## TEXT BLOCK
What does this say about reductionism?

It may turn out that there are true theorems within the framework of the lowest level theories that can not be proved. This could go directly to the heart of Anderson’s comment that a reductive program is not the same as a constructive one. This could be a problem for reductionism if it is demanded that the program derive (by formal proof) all of the higher level ideas from the lower level ones. Such a theorem would probably show up as a conjecture that can neither be disproved or proved.

Failure 3: Inconsistency

Consider the situation where no logically consistent sets of laws exist at the lowest level. Without a logically consistent set of laws, there is no edifice on which to build all the macroscopic behavior. Now this is the current state of affairs and the motivation for a unified theory of the strong, electroweak and gravitational forces into a theory of everything. The fact that this theory doesn’t exist today, doesn’t imply that it will never be found.

C. Defining Emergence

Emergence usually refers to property emergence. What is emergent is the properties that describe the behavior of the system at these different levels, not a new substance. For a property to be emergent we are requiring that no “bridge law” exists that allows us to link the emergent property to lower level properties. But this requires we show the “non-existence” of a bridge law. Is it possible to show that an emergent property cannot be explained by a lower level description? In other words, is it possible to show that in a given case no bridge law is possible? If the answer is no, then the possibility exists that someone may develop a bridge law in the future. If we treat such a case as emergent, we risk creating an “emergence of the gaps.” Lists of potentially emergent phenomena that become today’s equivalent of Paley’s list of proofs of the existence of god from natural phenomena.

## INSTRUCTIONS FOR THE TASK
Summarize the passage on reductionism and emergence in three sentences.

## RECORD LIST
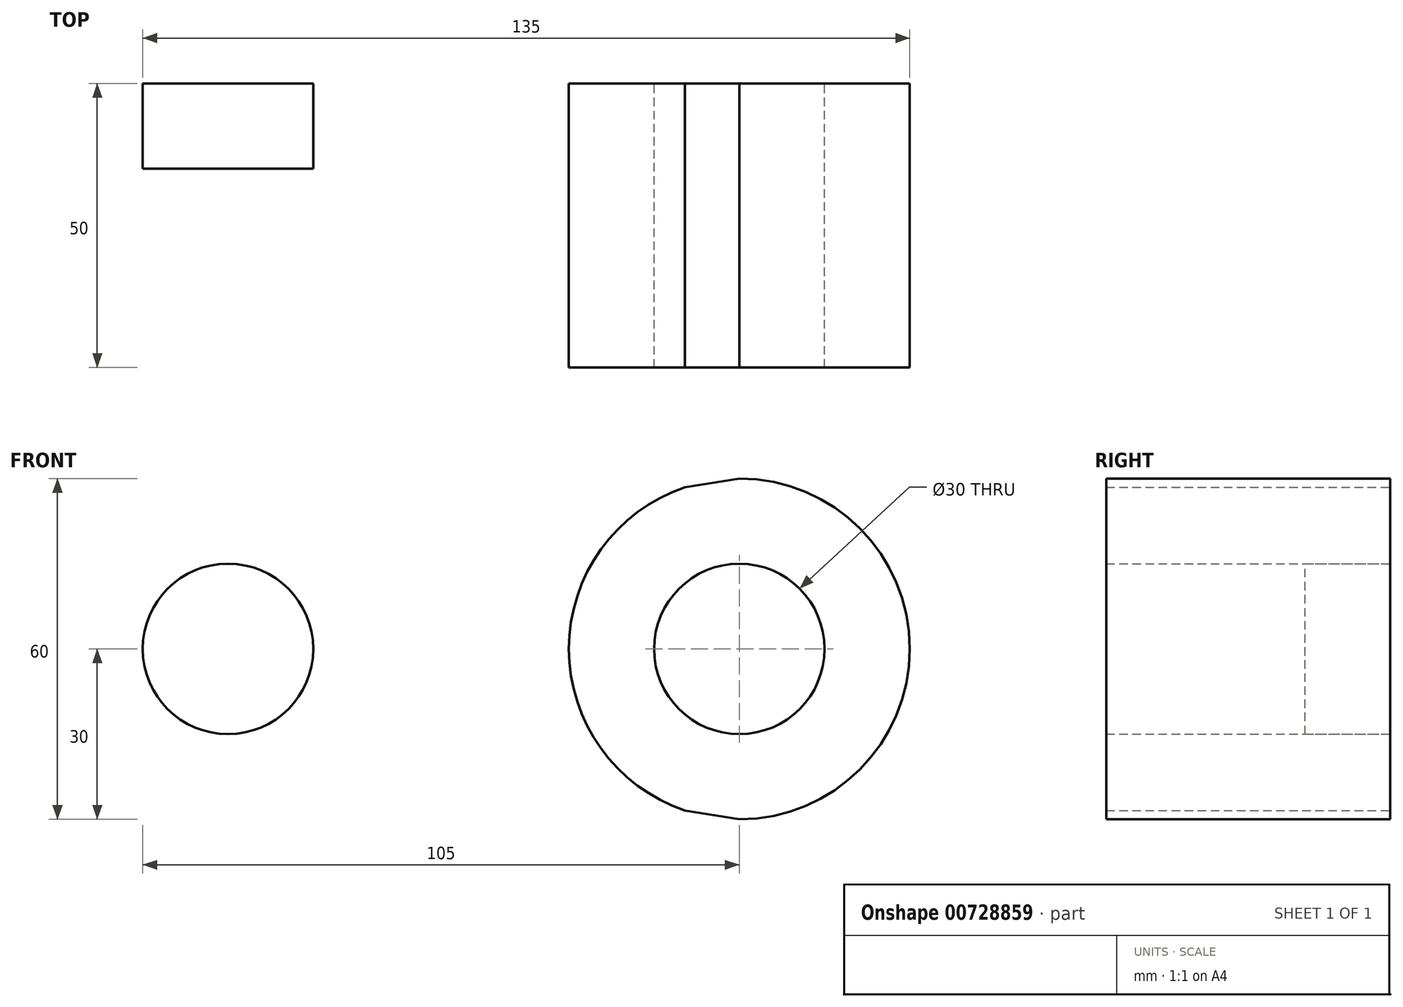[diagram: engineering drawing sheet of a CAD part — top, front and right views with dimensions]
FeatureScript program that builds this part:
annotation { "Feature Type Name" : "Feature", "Feature Type Description" : "" }
export const myFeature = defineFeature(function(context is Context, id is Id, definition is map)
    precondition{}
    {
        {
            var Q0;
            Q0=qCreatedBy(makeId("Front.planeOp"),FACE);
            var sketch = newSketch(context, id + "F0", { "sketchPlane" : qUnion([Q0])});
            skCircle(sketch, "E0", {"center": v(0, 0) * mm, "radius": 30 * mm});
            skCircle(sketch, "E1", {"center": v(0, 0) * mm, "radius": 15 * mm});
            skCircle(sketch, "E2", {"center": v(-90, 0) * mm, "radius": 15 * mm});
            skLineSegment(sketch, "E3", {"start": v(0, 30) * mm, "end": v(-92.43, 14.8) * mm});
            skLineSegment(sketch, "E4", {"start": v(0, -30) * mm, "end": v(-92.43, -14.8) * mm});
            skSolve(sketch);
        }
        {
            var Q0;
            Q0=makeQuery(id+"F0.imprint","IMPRINT",FACE,{"disambiguationData":[TD([[makeQuery(id+"F0.imprint","IMPRINT",EDGE,{"derivedFrom":sQuery(id+"F0.wireOp",EDGE,"E1")}),-1.0]])]});
            extrude(context, id + "F1", {"entities" : qUnion([Q0]), "depth" : 50 * mm, "offsetDistance" : 25 * mm});
        }
        {
            var Q0;
            {var subQ0=sQuery(id+"F0.wireOp",EDGE,"E3");var subQ1=sQuery(id+"F0.wireOp",EDGE,"E0");var subQ2=makeQuery(id+"F0.imprint","INTERSECT",VERTEX,{"disambiguationData":[OD(1.0)],"derivedFrom":[subQ1,subQ0]});Q0=makeQuery(id+"F0.imprint","IMPRINT",FACE,{"disambiguationData":[TD([[makeQuery(id+"F0.imprint","IMPRINT",EDGE,{"disambiguationData":[TD([[subQ2,-1.0]])],"derivedFrom":subQ1}),-1.0]])]});}
            var Q1;
            {var subQ0=sQuery(id+"F0.wireOp",EDGE,"E2");var subQ1=makeQuery(id+"F0.imprint","INTERSECT",VERTEX,{"derivedFrom":[subQ0,sQuery(id+"F0.wireOp",EDGE,"E3")]});Q1=makeQuery(id+"F0.imprint","IMPRINT",FACE,{"disambiguationData":[TD([[makeQuery(id+"F0.imprint","IMPRINT",EDGE,{"disambiguationData":[TD([[subQ1,-1.0]])],"derivedFrom":subQ0}),1.0]])]});}
            extrude(context, id + "F2", {"entities" : qUnion([Q0, Q1]), "operationType" : NewBodyOperationType.ADD, "depth" : 15 * mm, "offsetDistance" : 25 * mm});
        }
    });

## THE OUTPUT
True but unprovable theorems in the lowest level theories could trouble reductionism if it demands that all higher level ideas be formally derived from lower level ones. If no logically consistent set of laws exists at the lowest level, there is nothing on which to build macroscopic behavior; this is the present situation motivating the search for a theory of everything, though that theory may yet be found. Emergence usually means property emergence, which requires showing that no bridge law can link an emergent property to lower level properties, and calling a case emergent without showing this risks an "emergence of the gaps."